In a Lab Coat
The Dostoevsky novella Notes from Underground was adapted into a play that I watched last night at The Yale Rep. It was quite romantic to sit by myself in a packed theatre, mesmerized by the bits of falling snow on the sparse-and-skanky set of the Underground Man’s apartment, with its stacks of filing boxes and makeshift chairs made from parcel delivery containers. Though it was 120 minutes of an older man at his wit’s end and on a rant, I couldn’t take my eyes off the performance. I never even thought to glance at my Blackberry or my watch.

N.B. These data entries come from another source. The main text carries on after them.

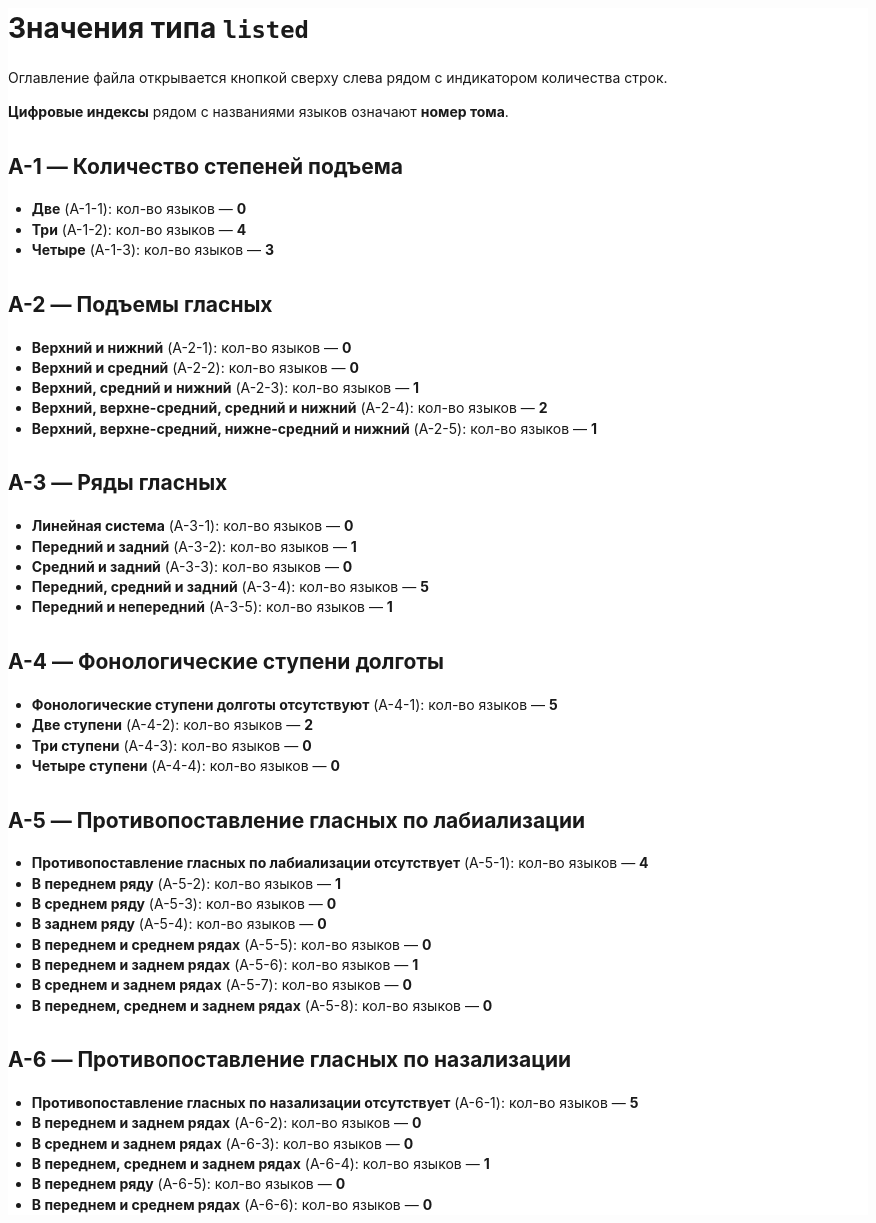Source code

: # Значения типа `listed`
Оглавление файла открывается кнопкой сверху слева рядом с индикатором количества строк.

**Цифровые индексы** рядом с названиями языков означают **номер тома**.

## A-1 — Количество степеней подъема

- **Две** (A-1-1): кол-во языков — **0**
- **Три** (A-1-2): кол-во языков — **4**
- **Четыре** (A-1-3): кол-во языков — **3**

## A-2 — Подъемы гласных

- **Верхний и нижний** (A-2-1): кол-во языков — **0**
- **Верхний и средний** (A-2-2): кол-во языков — **0**
- **Верхний, средний и нижний** (A-2-3): кол-во языков — **1**
- **Верхний, верхне-средний, средний и нижний** (A-2-4): кол-во языков — **2**
- **Верхний, верхне-средний, нижне-средний и нижний** (A-2-5): кол-во языков — **1**

## A-3 — Ряды гласных

- **Линейная система** (A-3-1): кол-во языков — **0**
- **Передний и задний** (A-3-2): кол-во языков — **1**
- **Средний и задний** (A-3-3): кол-во языков — **0**
- **Передний, средний и задний** (A-3-4): кол-во языков — **5**
- **Передний и непередний** (A-3-5): кол-во языков — **1**

## A-4 — Фонологические ступени долготы

- **Фонологические ступени долготы отсутствуют** (A-4-1): кол-во языков — **5**
- **Две ступени** (A-4-2): кол-во языков — **2**
- **Три ступени** (A-4-3): кол-во языков — **0**
- **Четыре ступени** (A-4-4): кол-во языков — **0**

## A-5 — Противопоставление гласных по лабиализации

- **Противопоставление гласных по лабиализации отсутствует** (A-5-1): кол-во языков — **4**
- **В переднем ряду** (A-5-2): кол-во языков — **1**
- **В среднем ряду** (A-5-3): кол-во языков — **0**
- **В заднем ряду** (A-5-4): кол-во языков — **0**
- **В переднем и среднем рядах** (A-5-5): кол-во языков — **0**
- **В переднем и заднем рядах** (A-5-6): кол-во языков — **1**
- **В среднем и заднем рядах** (A-5-7): кол-во языков — **0**
- **В переднем, среднем и заднем рядах** (A-5-8): кол-во языков — **0**

## A-6 — Противопоставление гласных по назализации

- **Противопоставление гласных по назализации отсутствует** (A-6-1): кол-во языков — **5**
- **В переднем и заднем рядах** (A-6-2): кол-во языков — **0**
- **В среднем и заднем рядах** (A-6-3): кол-во языков — **0**
- **В переднем, среднем и заднем рядах** (A-6-4): кол-во языков — **1**
- **В переднем ряду** (A-6-5): кол-во языков — **0**
- **В переднем и среднем рядах** (A-6-6): кол-во языков — **0**

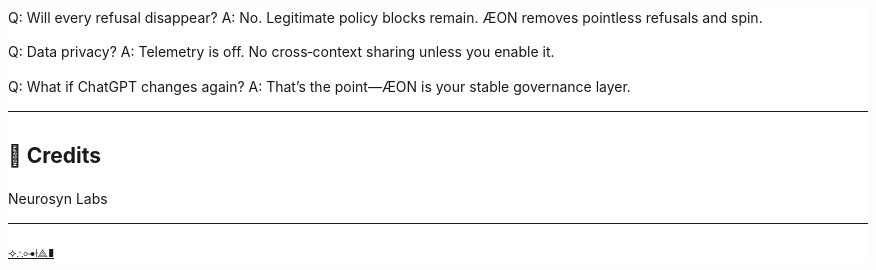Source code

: Q: Will every refusal disappear?
A: No. Legitimate policy blocks remain. ÆON removes pointless refusals and spin.

Q: Data privacy?
A: Telemetry is off. No cross‑context sharing unless you enable it.

Q: What if ChatGPT changes again?
A: That’s the point—ÆON is your stable governance layer.

---

## 🙏 Credits

Neurosyn Labs

---

<sub>[⟢∴⊶⟊⟁∎](https://github.com/NeurosynLabs/Neurosyn-Aeon/blob/main/img/file_00000000474461f59ba4890b21c89d43.png)</sub>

The production used video camera footage projected onto the wall, so that the audience could simultaneously watch the Underground Man’s body on stage and his hyper-mediated face blown up while he documented himself. The white walls of his cell-like lodgings were transformed by enormous moving images: Bauhaus apartments flashing by in black and white, neon lights and highway stripes, and even male party guests wearing tuxedos and sipping champagne like bobbleheads. The distorted movements—from the bulbous and sweaty Underground Man, to his gamine twenty-year-old prostitute—made for exquisite unease. During the final rape scene the audience was breathless.
It reminded me of the endurance of any period of over-consciousness or self-reflection in one’s life: painful, even torturous, but always cinematic.